Now, all of that might seem contradictory. And it is, to some extent. At the very least, it is unconventional. I was musing over this topic the other day and came to a couple of conclusions. One reason I write what I do is because I’ve always had morbid fascinations. Ever since I was a kid I’ve been into this stuff. A second is that it acts as kind of a release valve, a way to express more negative emotions in a safe way. But the primary reason I write what I do is the personal quality that led me to both science and Buddhism: curiosity.
I am an avid learner. I want to know as much as I can about this crazy world before I leave it. How we got here, why we are here, and why things are the way they are. Spirituality and science are two ways of knowing that, contrary to popular belief, do not have to be mutually exclusive. One explains why, the other how. You can do both at once–I am living proof of that.
But while that might explain the content of my blog, you might be asking how curiosity has anything to do with writing horror and fantasy. That is because curiosity comes hand in hand with another quality: imagination. The two are inseparable because curiosity inevitably leads you to ask questions about the world around you, and to question in the first place takes imagination. But eventually it takes you further than that–you begin to ask not about what is, but what could be. Could there really be a world where humans can fling fireballs and dragons take wing? If so, what would that be like? Or, what if ghosts were really real? What would be the implications? What if corpses could walk again?

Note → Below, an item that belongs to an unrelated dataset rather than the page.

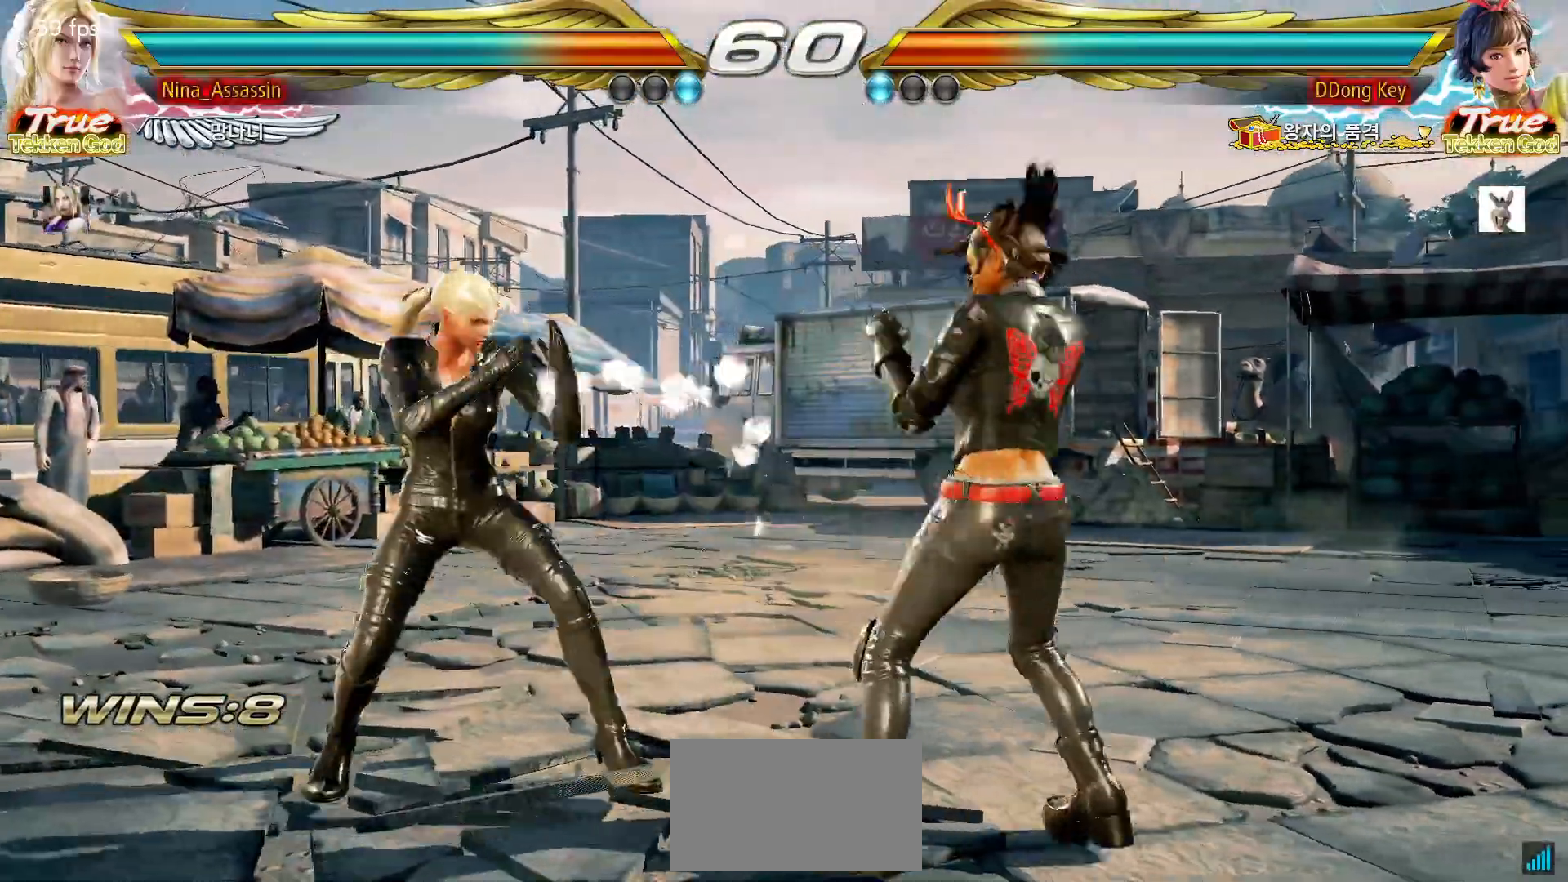
{"buttons": [], "left_stick": "center", "events": [[133, "left_stick", "center"], [183, "left_stick", "left"], [483, "left_stick", "center"]]}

With a head full of questions like that, the next natural progression is to go about answering them. For me that was a combination of reading stories in the fantasy and horror genres, and of course writing my own stories. Really, writing fiction is an act of discovery, another way that the human mind strives to understand both the world without and the world within. Careful though. This way, there be monsters.
As a Christian I have also gone through some of these same thought processes since I write about Serial Killers. I tend to look at it as a way to showcase hope. Hope burnes the brightest when it’s the darkest. :-)
Interesting perspective! For me, they’re just a part of life, if an ugly one. We need to embrace reality as it is, good bad and ugly, to function in this crazy world of ours, haha
I find writing horror cathartic. It releases the darker elements festering inside much as a valve releases steam. It also gives me a better outlook on the world, because it reminds me that there are considerably worse things in the world than whatever I am experiencing at the moment. Writing horror makes me realize just how good my life is. I believe strongly in certain philosophical principles of Taoism, particularly about how balance in life must be maintained. If writing horror does not help me find the balance between the good of my life and the evil of the rest of the world, then it helps me at least recognize it. Though I must admit, that there are times that the horror I dream up is so very dark that it scares even me. At those times, I put away the horror and relish the beauty of life.
Horror writing is indeed very cathartic. I agree that the darker impulses need to be indulged in a safe way now and then. I think that is part of why the zombie genre is so popular nowadays, especially in video games–it’s guilt free cathartic devastation. And you are definitely right that sometimes you need to shut the monsters back into their cages and take a walk in the daylight sometimes.
I enjoyed this post. I also have wondered why or how I or anyone can be interested in such morbid and sometimes vicious things. I came to similar conclusions in terms of it being a release valve and cathartic. According to Jung, we all have a Shadow side and it’s better we release it in a creative action like writing rather than harming someone. Also we are naturally drawn to the extreme because they are unknowns and we humans can’t resist a puzzle or a question without an answer.
Keep bringing the interesting content!
I hadn’t thought of things according to Jung, but that makes a lot of sense. It’s much healthier to just admit we have a dark side and manage it, rather than repress it. That’s why people who are in horror tend to be very compassionate, kind people. They have seen the monster, and it is us, as it were.